The old saw about Gary Kubiak, back when he coached the Texans (2006-13), was that he was too conservative. This is a common attribute among football coaches, and it was fairly attributed to Kubiak. By the end, his playbook had receded to Tecmo Bowl thickness, and every play-action pass seemed designed to get the ball into the hands of a slow tight end, four yards downfield.
(Personnel may have had something to do with that).
And so what usually happens when you fire a conservative guy is, you hire a risk-taking guy, an innovator, a “riverboat gambler.” Instead, the Texans hired Bill O’Brien. Now, after back-to-back playoff appearances, the beat-up Texans are 4-9 and have been eliminated from the playoffs. There has been some light chatter that another team may offer O’Brien a job, and although I can’t really prove it, I suspect that would be best for the Texans in the long run.
O’Brien, now in his fourth season as an NFL head coach, is a fundamentally cautious man whose tendency is to default to the most Football Coach thing he can think of, even in the face of extraordinary evidence. The quintessential example of this came at the start of this year, when, in a move I will never stop bringing up, O’Brien chose to start Tom Savage over Deshaun Watson to start the year. Savage, who had accomplished exactly nothing as an NFL player during his three years in Houston, played so poorly he was benched at halftime. Watson came in and lit the NFL on fire for several weeks before going down with a knee injury. Watson played in two national championship games at Clemson, was the Texans’ No. 1 pick, and was obviously ready for the NFL from his first snap. If he started every game for Houston this year, the Texan would be in the playoffs for the third year in a row, even without J.J. Watt, and O’Brien would be one of the hottest names in the business.
The injuries to Watson and Watt aren’t O’Brien’s fault, and in a backward way befitting a deeply conservative organization, this actually works in O’Brien’s favor. Because of injuries and quarterback play, expectations have been so low during his time in Houston that three 9-7 finishes in a row make it difficult to cobble together much of an argument against him.
And yet I can’t shake the feeling that if, one of these years, the Texans made it through a whole season with Watt and a competent quarterback, and had a real shot at the AFC championship, and they were down four with 2:30 left and had the ball fourth-and-4 on the New England 45, O’Brien would send out the punt team.

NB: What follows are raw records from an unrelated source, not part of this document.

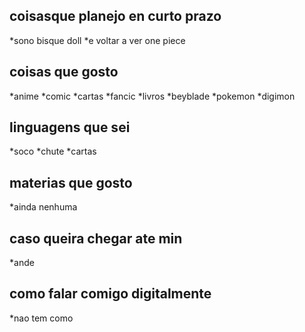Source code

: 
## coisasque planejo en curto prazo
  *sono bisque doll
  *e voltar a ver one piece

## coisas que gosto
   *anime
   *comic
   *cartas
   *fancic
   *livros
   *beyblade
   *pokemon
   *digimon
## linguagens que sei
   *soco
   *chute
   *cartas
## materias que gosto 
   *ainda nenhuma
## caso queira chegar ate min
   *ande
## como falar comigo digitalmente
   *nao tem como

Is that an unfair hypothetical? Possibly. Would that hypothetical decision be theoretically justifiable? Probably. Can I present you with a body of evidence suggesting O’Brien “can’t win the big one?” Certainly not. Does any of this change my subjective opinion that O’Brien lacks confidence in his own identity as a coach and as a result is overly concerned about whether or not be can be blamed by the local press? No.
And I am not the only one who thinks this.
Yet he has a winning record as an NFL head coach, and by all accounts a good reputation among his peers. It would not be a surprise to see another NFL team poach him from Houston, and that might not be such a bad thing.
Then again, Gary Kubiak won a Super Bowl, so what do I know?